Although these were very basic, still it was fun to see from time to time how
long the project has been going on, how many commits per day you had and other
information porn.

Anyway, GitX is a wonderful tool that does it's job and it's great complement
to the command line. I use it mostly for history and branching visualization
and except that it something it would hang on large commits (not file count-
wise, more when trying to show big diffs), it has been serving me well all
this time and I have to thank you and all the contributors!

------
olifante
I love GitX and use the commit view all the time.
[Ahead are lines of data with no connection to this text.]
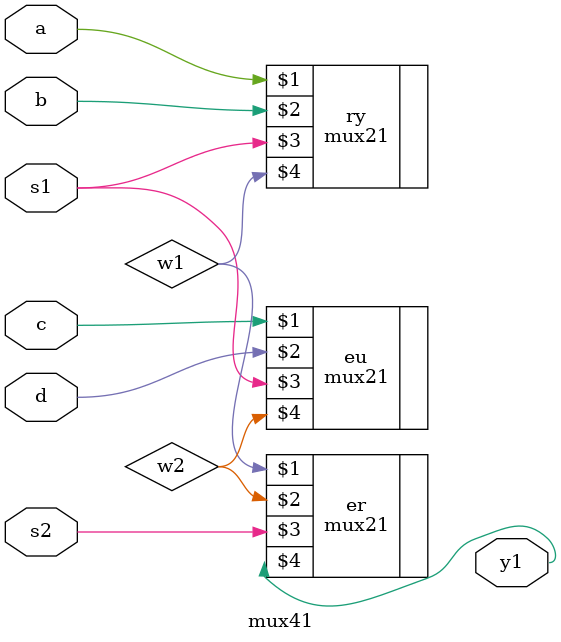
<source format=v>
module mux41 (input a,b,c,d,s1,s2,output  y1);
wire w1,w2;
mux21 ry (a,b,s1,w1);
mux21 eu (c,d,s1,w2);
mux21 er(w1,w2,s2,y1);
endmodule

</source>
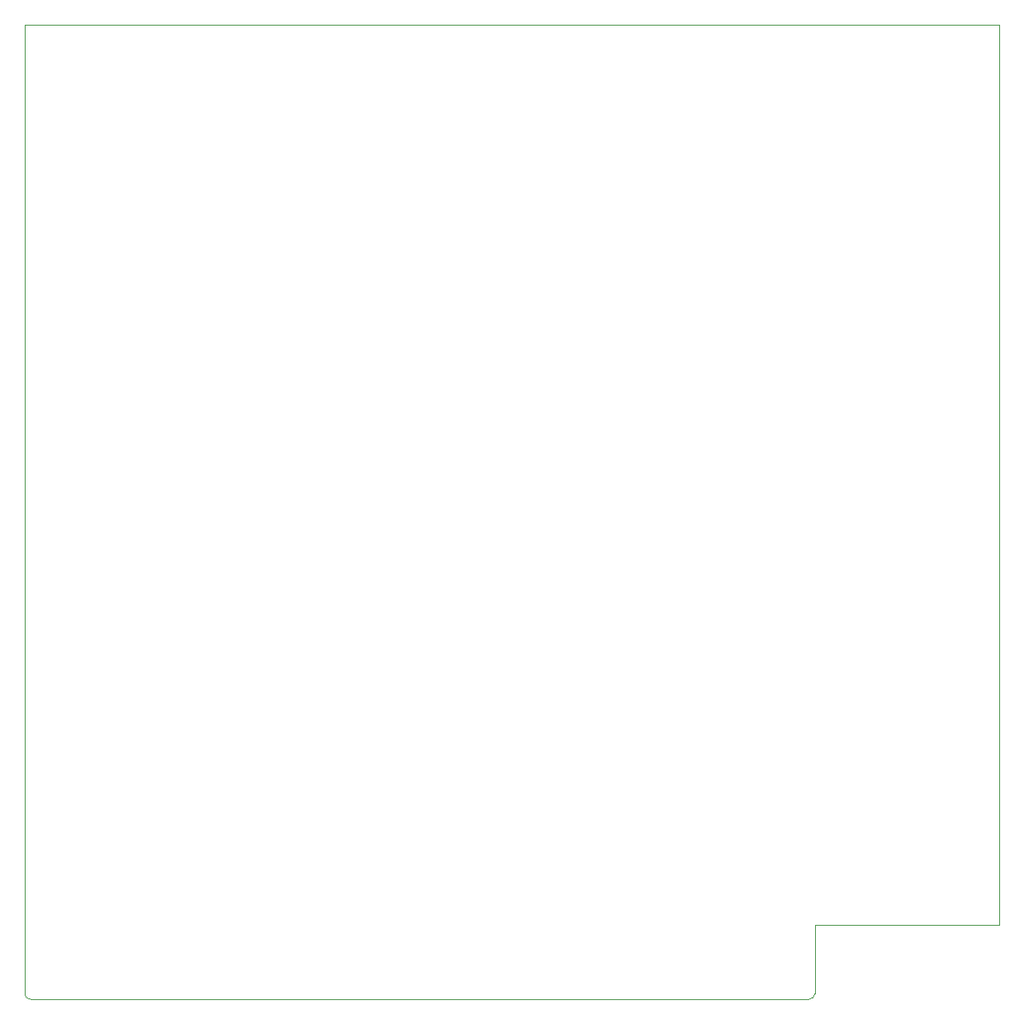
<source format=gbr>
%TF.GenerationSoftware,KiCad,Pcbnew,9.0.2+1*%
%TF.CreationDate,2025-06-30T02:26:09+02:00*%
%TF.ProjectId,isa_debug_card,6973615f-6465-4627-9567-5f636172642e,rev?*%
%TF.SameCoordinates,Original*%
%TF.FileFunction,Profile,NP*%
%FSLAX46Y46*%
G04 Gerber Fmt 4.6, Leading zero omitted, Abs format (unit mm)*
G04 Created by KiCad (PCBNEW 9.0.2+1) date 2025-06-30 02:26:09*
%MOMM*%
%LPD*%
G01*
G04 APERTURE LIST*
%TA.AperFunction,Profile*%
%ADD10C,0.050000*%
%TD*%
G04 APERTURE END LIST*
D10*
X183397026Y-142503026D02*
X183397026Y-135518026D01*
X183397026Y-135518026D02*
X202320026Y-135518026D01*
X103006026Y-143138026D02*
X182762026Y-143138026D01*
X202320026Y-43189026D02*
X102371026Y-43189026D01*
X183397026Y-142503026D02*
G75*
G02*
X182762026Y-143138026I-635026J26D01*
G01*
X202320026Y-43189026D02*
X202320026Y-135518026D01*
X102371026Y-43189026D02*
X102371026Y-142503026D01*
X103006026Y-143138026D02*
G75*
G02*
X102370974Y-142503026I-26J635026D01*
G01*
M02*

</source>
The visual diff makes it so
simple to see what you have changed.

I don't bother teaching coworkers that much about command-line git now, I just
point them to GitX, which suffises for 90% of their interactions with git.

One simple thing I'd like to have is the ability to just click a button and
pull or push from a remote branch.

------
qaexl
Main thing I'd like to see in gitx:

Three-panel merging, a la Meld.

------
dmose
I love gitX ..I use it daily. Sometimes I find it hangs if you are switching
branches via the command line though.

------
pilif
I'm using GitX daily, though only for looking at the history.

I would love to see blame support though.

------
bumbledraven
I love it, but it hangs quite often for me with "Refreshing index", whatever
that means.

------
jayair
I use it and like it. Keep up the good work!

------
ddd
XCode integration!